Afin d’élucider davantage l’application concrète des normes en matière de droits de l’homme aux institutions financières internationales, le rapport propose à ces dernières de demander un avis consultatif de la Cour internationale de Justice. Selon l’expert indépendant, l’article VIII de l’accord du FMI et des Nations Unies autorise explicitement le FMI à exiger des avis consultatifs au sujet de toute question juridique soulevée dans les limites du champ de ses activités.

Le rapport formule une série de recommandations .Constatant que l’évasion fiscale systématique par les entreprises et les personnes les plus riches coûtent aux pays pauvres un montant estimé à 20 milliards de dollars par an. Le rapport propose au FMI d’assujettir ses prêts à un nouvel ensemble de conditions, incluant :

a) L’adoption d’une législation prévenant la corruption et les pots-de-vin, accompagnée de véritables mécanismes de suivi ;

b) L’assurance de l’emprunteur qu’aucune partie d’aucun prêt ne sera utilisée pour satisfaire les réclamations de fonds vautours ou de créanciers récalcitrants.
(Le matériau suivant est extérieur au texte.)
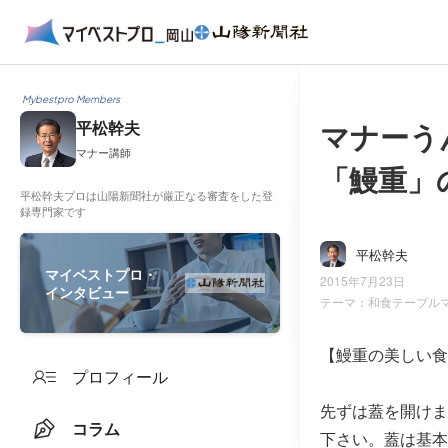
Mybestpro Members
マナーう
平松幹夫
マナー講師
「鰻重」
平松幹夫プロは山陽新聞社が厳正なる審査をした登
録専門家です
平松幹夫
マイベストプロ・
2015年7月23日
インタビュー
テーマ：
和食テーブル
【鰻重の美しい食
プロフィール
先ずは蓋を開けま
コラム
下さい。蓋は基本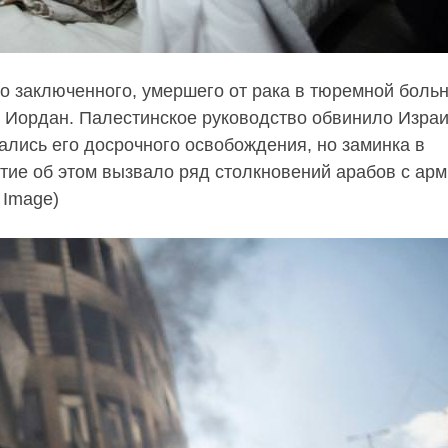
о заключенного, умершего от рака в тюремной боль
и Иордан. Палестинское руководство обвинило Израи
лись его досрочного освобождения, но заминка в
стие об этом вызвало ряд столкновений арабов с арм
 Image)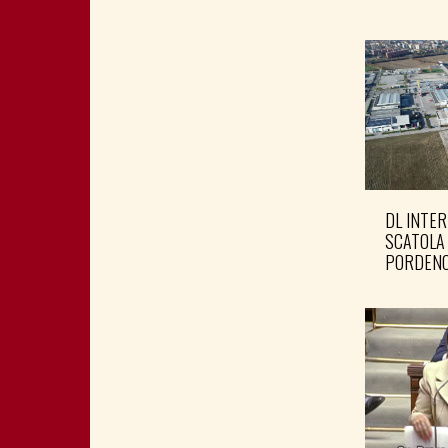
DL INTER
SCATOLA
PORDENO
c) l’assistance des juridictions dans le développement des capacités pour combattre les flux financiers illicites ;

d) la contribution  aux investissements publics dans l’éducation, l’économie des soins, l’eau et l’hygiène, ainsi que d’autres services publics de qualité ;

e) Le soutien des systèmes de pension durables, tel que promis dans le Programme d’action mondial d’avril 2017[v].

Par Bachir Znagui 

 

 

[i] « 22. Prie l’Expert indépendant de lui présenter, à sa soixante-douzième session, un rapport d’étape sur l’application de la présente résolution et l’invite à poursuivre ses recherches concernant l’incidence des politiques financières et économiques appliquées par les organisations internationales et autres institutions, en particulier la Banque mondiale et le Fonds monétaire international, sur l’instauration d’un ordre international démocratique et équitable ». Source : https://undocs.org/fr/A/RES/71/190

[ii] Alfred-Maurice de Zayas, est depuis 2012 l'expert indépendant des Nations unies pour la promotion d'un ordre international démocratique et équitable. De nationalité américaine ,Il est historien, avocat et écrivain.

[iii] Les Experts indépendants font partie de ce qui est désigné sous le nom des procédures spéciales du Conseil des droits de l’homme. Les procédures spéciales, l’organe le plus important d’experts indépendants du Système des droits de l’homme de l’ONU, est le terme général appliqué aux mécanismes d’enquête et de suivi indépendants du Conseil qui s’adressent aux situations spécifiques des pays ou aux questions thématiques partout dans le monde.

[iv] : « Les institutions financières internationales… sont tenues de respecter les droits de l’homme… Elles doivent à ce titre s’abstenir de formuler, d’adopter, de financer et de mettre en œuvre des politiques et programmes qui contreviennent directement ou indirectement à la jouissance des droits de l’homme ».